Specifically, Wallison’s dissent concluded, the GSE’s books were filled with the sorts of mortgages that The Big Short portrays as helping to bring down the economy. These mortgages were originated by banks or mortgage brokers but quickly sold to the GSEs. “Immediately prior to the onset of the financial crisis, the GSEs held or had guaranteed 12 million subprime and Alt-A loans,” writes Wallison. “This was 37 percent of their total mortgage exposure of 32 million loans, which, in turn, was approximately 58 percent of the 55 million mortgages outstanding in the United States on that date. Fannie and Freddie, accordingly, were by far the dominant players in the U.S. mortgage market before the financial crisis, and their underwriting standards largely set the standards for the rest of the mortgage financing industry.” Fannie and Freddie subsequently needed the largest post-crisis federal bailout of all: $187 billion.

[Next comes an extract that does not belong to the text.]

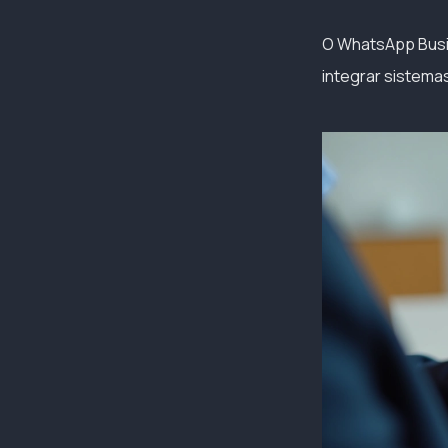
O WhatsApp Busin
integrar sistemas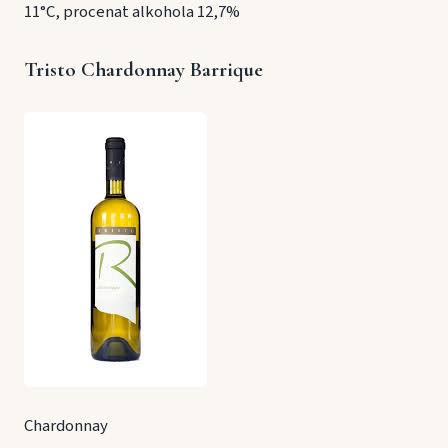
11°C, procenat alkohola 12,7%
Tristo Chardonnay Barrique
Chardonnay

Maybe asking whether the GSE’s affordable-housing goals triggered the financial crisis is the wrong question. Perhaps we should simply agree that they may have been a factor—along with an overall bubble mentality in the market. But it is worth asking why we continue to insist on affordable-housing goals for Fannie Mae and Freddie Mac. Those who defend them—such as the National Community Reinvestment Coalition—assert that, absent such regulation, African-American and Hispanic borrowers will find it hard to access credit markets. In a letter just last month to the GSEs’ regulator, the NCRC wrote, “We believe that stronger action is necessary on the affordable-housing goals and mortgages purchases affecting minority borrowers.”

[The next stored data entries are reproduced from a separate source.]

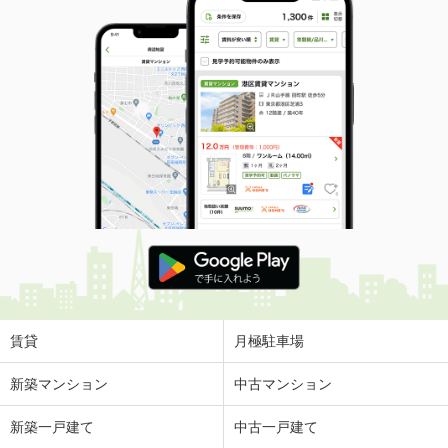
賃貸
月極駐車場
新築マンション
中古マンション
新築一戸建て
中古一戸建て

Such advocates, however, should explain why the housing market—which today includes online lenders and interstate banks, as well as traditional community lenders—would turn away creditworthy borrowers of any background? Or why enforcement of fair-housing laws is insufficient protection against biased or predatory lending practices? They should also explain why we should overlook the obvious risk that, under pressure, lenders will care more about filling loan quotas than making sure borrowers are creditworthy. Nothing undermines the hard work of a homeowner—or the value of one’s property—more than a neighbor who defaults on his mortgage. African-American households were particularly hard-hit by the mortgage crisis. A 2011 study by the Center for Responsible Lending found that “African-American and Latino borrowers are almost twice as likely to have been impacted by the crisis. Approximately one quarter of all Latino and African-American borrowers have lost their home to foreclosure or are seriously delinquent, compared to just under 12 percent for white borrowers.” More specifically, the study found that 240,000 black households lost homes to foreclosure, as did 335,000 Latino households.

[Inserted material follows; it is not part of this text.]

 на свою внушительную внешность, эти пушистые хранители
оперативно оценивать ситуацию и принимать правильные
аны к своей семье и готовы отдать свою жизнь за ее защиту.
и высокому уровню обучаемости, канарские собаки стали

The Center for Responsible Lending—and defenders of affordable-housing goals and community-reinvestment requirements generally—ascribe such losses to the fact that minorities were “more likely to receive high risk loan products” that were “aggressively marketed.” They overlook the possibility that quota-induced lending may have helped undermine housing values and discouraged repayment. If one’s home value is “underwater,” the incentive to repay diminishes. The same may be true if one’s neighbor’s mortgage is underwater, for that matter.

Traditional underwriting standards—including significant down payments and solid credit scores—don’t punish low-income and minority homebuyers. Rather, they protect their efforts both to accumulate and to protect wealth, key areas in which they trail white households. As I wrote myself in the Wall Street Journal in 2004—four years before the financial crisis:

The risk here, of course, is that the credit spigot will have to be opened to the marginally creditworthy, a threat both to the GSE’s finances and to low-income neighborhoods, should they be hit by delinquencies and foreclosures. Or, as the National Association of Realtors has put it, the proposed rules “may cause the GSEs to take actions that will distort mortgage markets, with negative results.”

I wish I had been wrong. I also wish The Big Short had told the whole story.